Ouch. I’ll tell you what hurts. Typing those two title words hurts.
As a yoga business owner I devote many hours of my day to developing a suitable practice for my clients. I also practice on the mat. Rolling out my mat is sometimes what keeps me sane and balanced in my very busy world. So, needless to say, this week’s focus on the dangers of yoga in the New York Times stopped me dead in my Tadasana tracks.
I read the article quite a few times. I tried to be appreciative of the information. But again and again the injury examples caused me to raise an eyebrow. They weren’t talking about someone practices yoga to gain strength, agility, balance, and emotional connectedness. The article consistently referred to the extremists (who holds a pose for 50 minutes?), and the teachers who, driven by their ego, push their students past the point of safety. Mention was also made to the fact that urbanites can’t sit at a desk all day and then come to a class expecting to practice certain poses that can be considered advanced. I’m sorry but ……Duh.
Another point not touched upon was the fact that any fitness activity (ignoring the observation that yoga is so much more than a fitness opportunity) is a risk. Running, skiing, lifting weights……all have a risk of injury. And yet, let’s take a moment and weigh the risk of injury of NOT exercising.
One other response: there are thousands of articles (take a look here at one great one here) that promote the health (physical and mental) benefits of yoga. There was no mention of that in The New York times. And the number of reported yoga injuries considering the huge growth of the practice is still very minimal.

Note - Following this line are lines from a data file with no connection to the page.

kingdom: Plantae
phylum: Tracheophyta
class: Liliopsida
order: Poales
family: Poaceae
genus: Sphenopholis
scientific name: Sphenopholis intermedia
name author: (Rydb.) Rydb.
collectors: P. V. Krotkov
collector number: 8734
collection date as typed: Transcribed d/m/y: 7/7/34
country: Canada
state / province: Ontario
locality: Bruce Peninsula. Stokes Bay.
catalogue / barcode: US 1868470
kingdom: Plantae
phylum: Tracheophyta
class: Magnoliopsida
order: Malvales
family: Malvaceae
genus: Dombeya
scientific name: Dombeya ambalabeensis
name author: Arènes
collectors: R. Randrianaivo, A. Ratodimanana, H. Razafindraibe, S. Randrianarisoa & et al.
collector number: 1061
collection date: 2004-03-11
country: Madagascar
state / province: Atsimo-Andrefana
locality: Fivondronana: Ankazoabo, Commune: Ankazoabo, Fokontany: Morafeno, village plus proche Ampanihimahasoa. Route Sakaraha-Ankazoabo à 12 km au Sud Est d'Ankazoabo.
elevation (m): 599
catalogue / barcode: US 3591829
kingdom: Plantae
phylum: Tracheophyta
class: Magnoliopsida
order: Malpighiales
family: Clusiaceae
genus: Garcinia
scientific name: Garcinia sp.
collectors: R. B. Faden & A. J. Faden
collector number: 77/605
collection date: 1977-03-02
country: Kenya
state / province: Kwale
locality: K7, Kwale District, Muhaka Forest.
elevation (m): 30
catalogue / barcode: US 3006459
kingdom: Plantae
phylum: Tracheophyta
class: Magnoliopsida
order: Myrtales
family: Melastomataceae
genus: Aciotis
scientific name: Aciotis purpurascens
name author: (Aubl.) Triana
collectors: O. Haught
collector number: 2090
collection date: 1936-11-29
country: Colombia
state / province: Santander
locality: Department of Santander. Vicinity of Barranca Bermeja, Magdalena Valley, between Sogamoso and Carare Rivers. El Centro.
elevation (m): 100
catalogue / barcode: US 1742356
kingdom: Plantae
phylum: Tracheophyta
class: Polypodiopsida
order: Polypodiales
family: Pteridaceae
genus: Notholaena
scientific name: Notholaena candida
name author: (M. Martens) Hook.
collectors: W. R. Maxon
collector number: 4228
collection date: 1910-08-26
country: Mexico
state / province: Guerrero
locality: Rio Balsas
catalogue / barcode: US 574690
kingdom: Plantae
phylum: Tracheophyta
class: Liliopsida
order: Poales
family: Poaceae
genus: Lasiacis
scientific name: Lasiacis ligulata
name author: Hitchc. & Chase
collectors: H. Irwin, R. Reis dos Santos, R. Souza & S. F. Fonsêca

I obviously did not love the article. Respectfully however I think it was a good reminder as a teacher to always emphasize the mindfulness of the practice, to observe ahimsa (non-violence to self, others, and through our intentions), and to just plain be observant in the class setting. I may not be able to control a competitive personality that may want to push through a pose but I can thoughtfully encourage yogis to listen to the cues of their own bodies. This article was a good reminder.